Details: The federal lawsuit alleges that Meta knowingly "designed and deployed" harmful features on Instagram and its other apps that "intentionally addict children and teens and pose a significant threat to children's mental and physical health."
- At the same time, it argues Meta falsely assured the public that those feature were safe and suitable for young users.
- It alleges Meta profited from algorithms and product features, like alerts and infinite scrolling, designed to maximize engagement.
What they're saying: "We share the attorneys general's commitment to providing teens with safe, positive experiences online, and have already introduced over 30 tools to support teens and their families, Meta said in a statement responding to the lawsuit.

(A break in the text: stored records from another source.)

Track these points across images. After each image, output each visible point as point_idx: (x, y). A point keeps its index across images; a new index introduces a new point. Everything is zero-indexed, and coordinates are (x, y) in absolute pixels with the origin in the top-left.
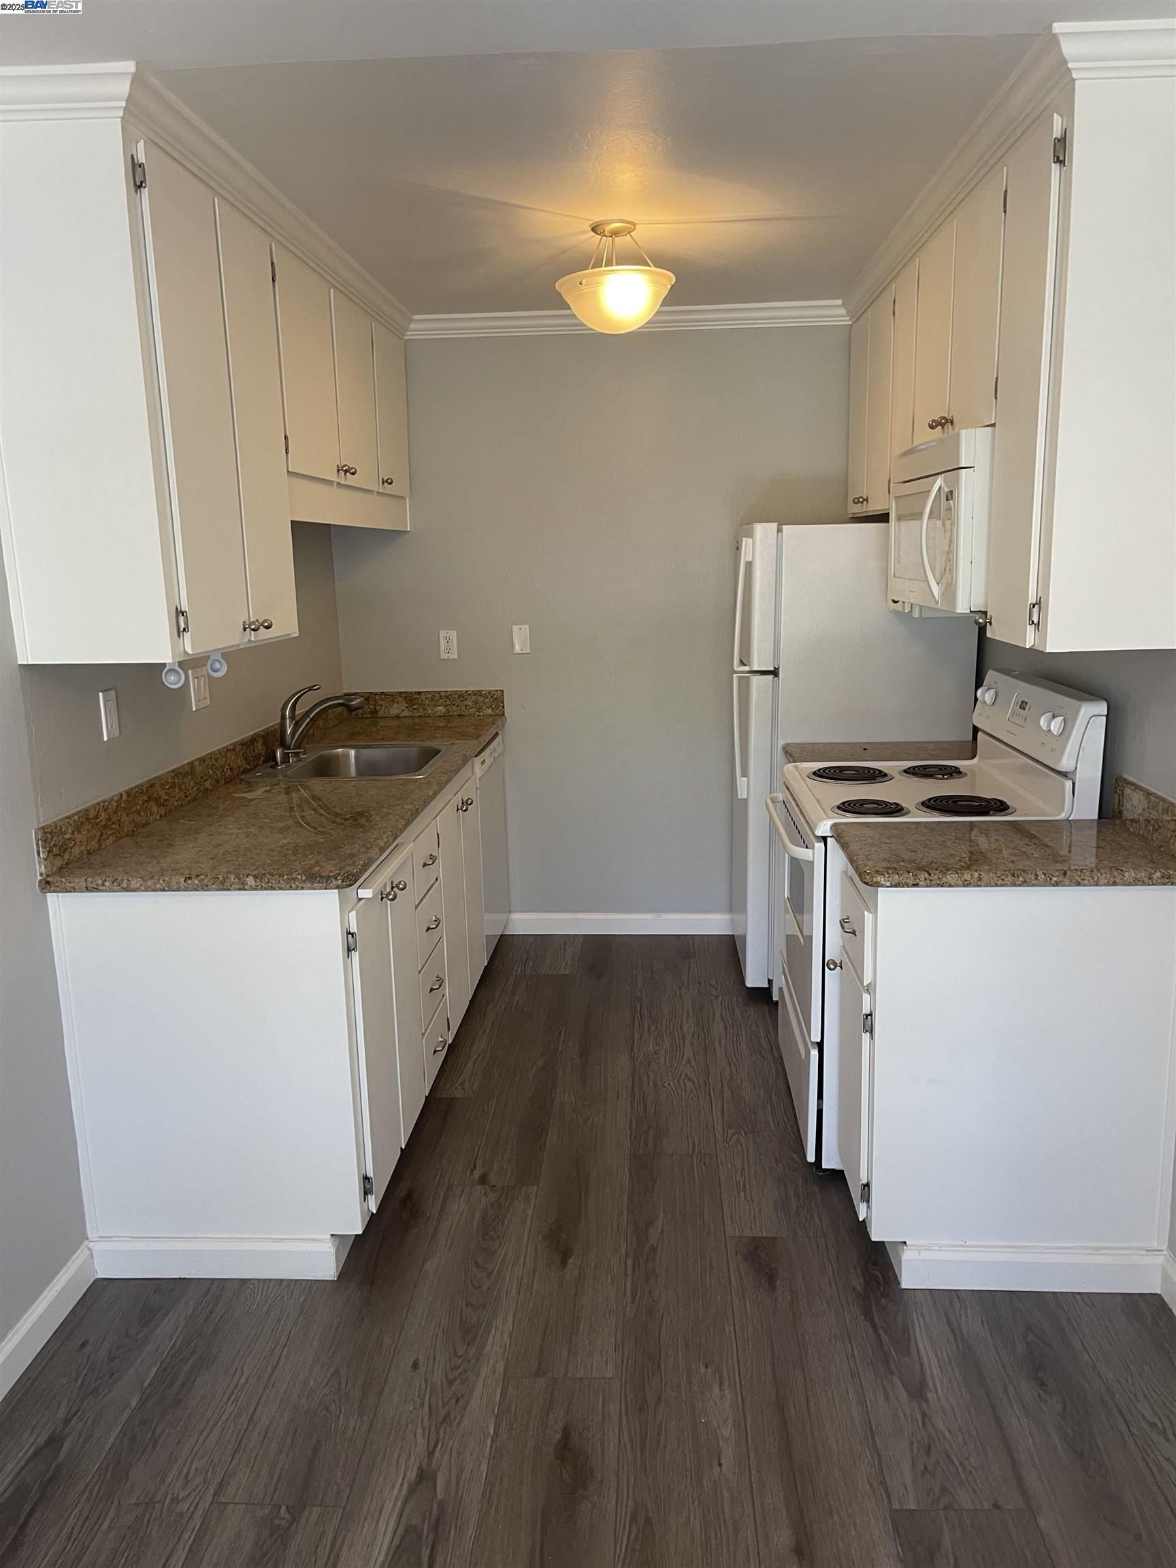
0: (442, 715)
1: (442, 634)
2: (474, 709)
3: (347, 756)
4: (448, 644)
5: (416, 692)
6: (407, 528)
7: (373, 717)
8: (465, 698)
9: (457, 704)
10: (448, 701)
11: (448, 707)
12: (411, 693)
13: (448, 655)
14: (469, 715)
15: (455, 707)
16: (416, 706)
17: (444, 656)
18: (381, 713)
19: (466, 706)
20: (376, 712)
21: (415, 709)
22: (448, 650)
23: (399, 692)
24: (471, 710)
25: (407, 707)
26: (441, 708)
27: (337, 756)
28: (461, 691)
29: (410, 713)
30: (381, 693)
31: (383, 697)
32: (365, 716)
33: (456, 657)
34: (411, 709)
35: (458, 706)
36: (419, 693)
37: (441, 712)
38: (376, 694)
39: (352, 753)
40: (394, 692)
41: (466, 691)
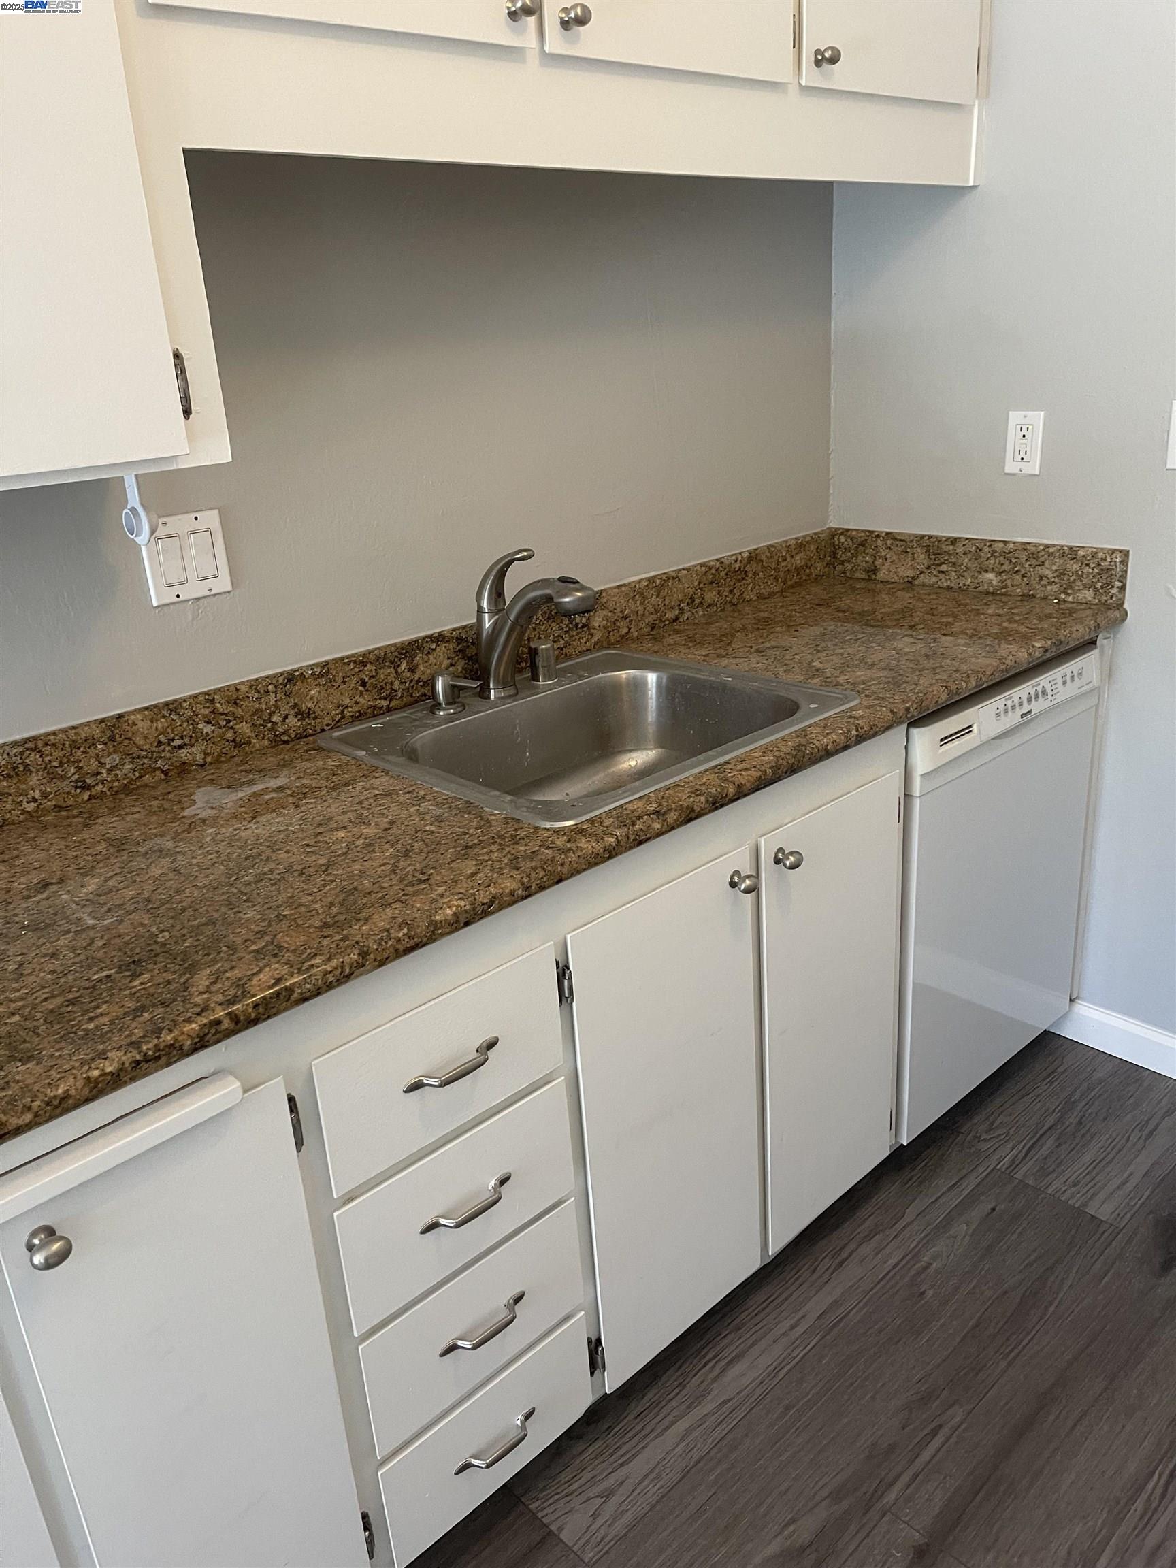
0: (991, 590)
1: (1015, 418)
2: (1055, 588)
4: (1024, 441)
5: (947, 539)
6: (968, 180)
7: (869, 579)
8: (1042, 559)
9: (1023, 572)
10: (1007, 562)
11: (1004, 576)
12: (939, 540)
13: (1022, 464)
14: (1045, 598)
15: (1018, 577)
16: (944, 568)
17: (1011, 467)
18: (881, 575)
19: (1041, 578)
20: (875, 570)
21: (943, 572)
22: (1022, 455)
23: (916, 536)
24: (1049, 588)
25: (928, 568)
26: (990, 576)
28: (1036, 545)
29: (934, 579)
30: (888, 533)
31: (889, 542)
32: (857, 575)
33: (1037, 473)
34: (935, 572)
35: (1023, 576)
36: (954, 541)
37: (990, 583)
38: (878, 536)
40: (909, 535)
41: (1047, 546)
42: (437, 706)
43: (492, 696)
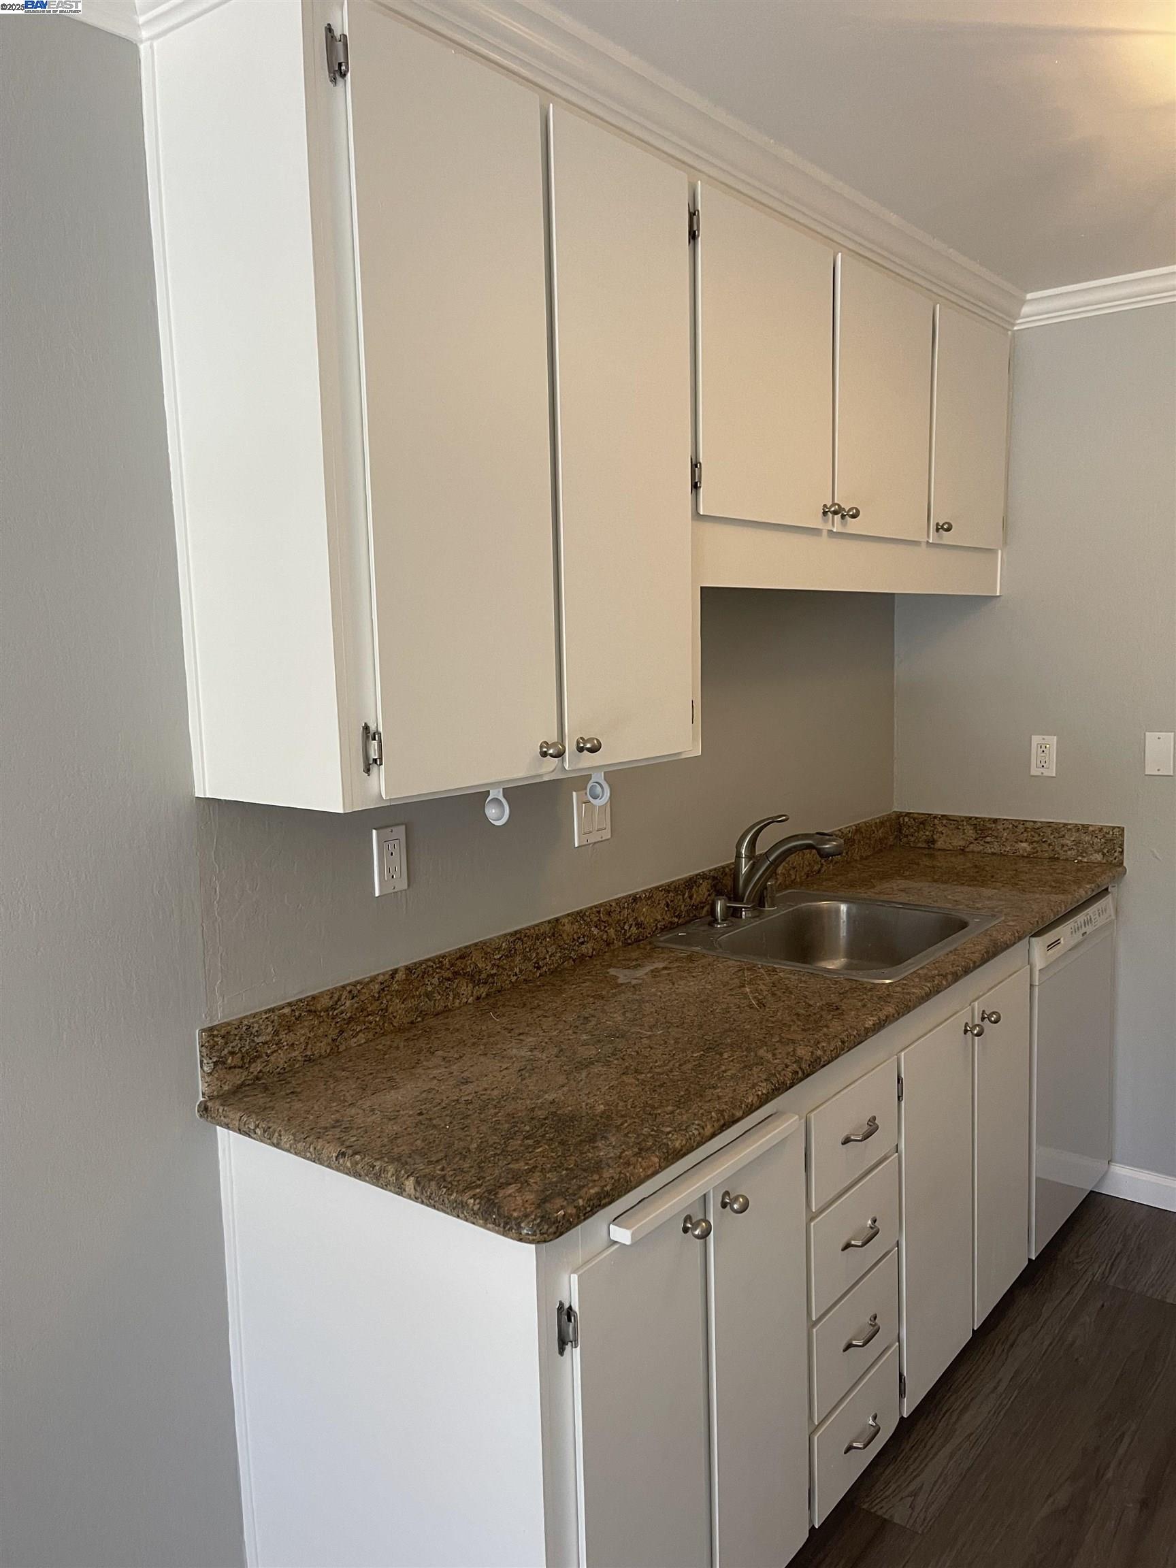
0: (1025, 854)
1: (1036, 740)
2: (1074, 852)
3: (838, 911)
4: (1043, 754)
5: (990, 819)
6: (996, 593)
7: (929, 848)
8: (1063, 833)
9: (1049, 842)
10: (1037, 835)
11: (1035, 844)
12: (983, 819)
13: (1042, 770)
14: (1067, 860)
15: (1045, 846)
16: (988, 839)
17: (1035, 771)
18: (939, 845)
19: (1063, 846)
20: (934, 842)
21: (988, 843)
22: (1043, 763)
23: (966, 817)
24: (1069, 852)
25: (976, 840)
26: (1024, 845)
27: (819, 913)
28: (1056, 824)
29: (981, 848)
30: (943, 816)
31: (944, 822)
32: (920, 845)
33: (1054, 775)
34: (982, 843)
35: (1050, 845)
36: (995, 821)
37: (1025, 850)
38: (935, 817)
39: (844, 908)
40: (960, 817)
41: (1066, 825)
42: (716, 920)
43: (743, 917)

- "We're disappointed that instead of working productively with companies across the industry to create clear, age-appropriate standards for the many apps teens use, the attorneys general have chosen this path."
Between the lines: The new federal lawsuit was filed Tuesday on behalf of 33 state attorneys general from states including Colorado, Connecticut, Delaware, Indiana, Nebraska, New Jersey, South Carolina, Wisconsin and more.
- In addition to the federal lawsuit, attorneys general from Florida, Massachusetts, Mississippi, New Hampshire, Oklahoma, Tennessee, Utah, Vermont, and the District of Columbia also filed their own lawsuits related to the issue in state courts.
For now, the lawsuit doesn't target any companies other than Meta.
- When the investigation first began, it only targeted Meta and its apps. It later expanded to include TikTok.
Be smart: Meta is no stranger to regulatory scrutiny over kids' data.
- The company settled with the Federal Trade Commission in 2019 for $5 billion over privacy law violations.
- Earlier this year, the FTC argued Meta violated the terms of that settlement and proposed new protections for children and teens, including prohibiting Meta from profiting from data it collects from users under age 18.
- Meta said in 2021 that it would block ads from being targeted to users under the age of 18.
- It's introduced a slew of tools that it says help ensure its apps are safe for children, including building a Family Center, introducing screen time alerts to manage focus and account restriction tools to reduce bullying.
What to watch: There's currently an online privacy bill being considered in the Senate called the Kids Online Safety Act (KOSA).
- The bi-partisan lawmakers sponsoring the bill are still trying to move the legislation forward, but it seems unlikely, given the dysfunction on Capitol Hill, that it will go anywhere this year.
Editor's note: This story has been corrected to reflect that a group of 33, not 32, state attorneys general filed a federal lawsuit against Meta.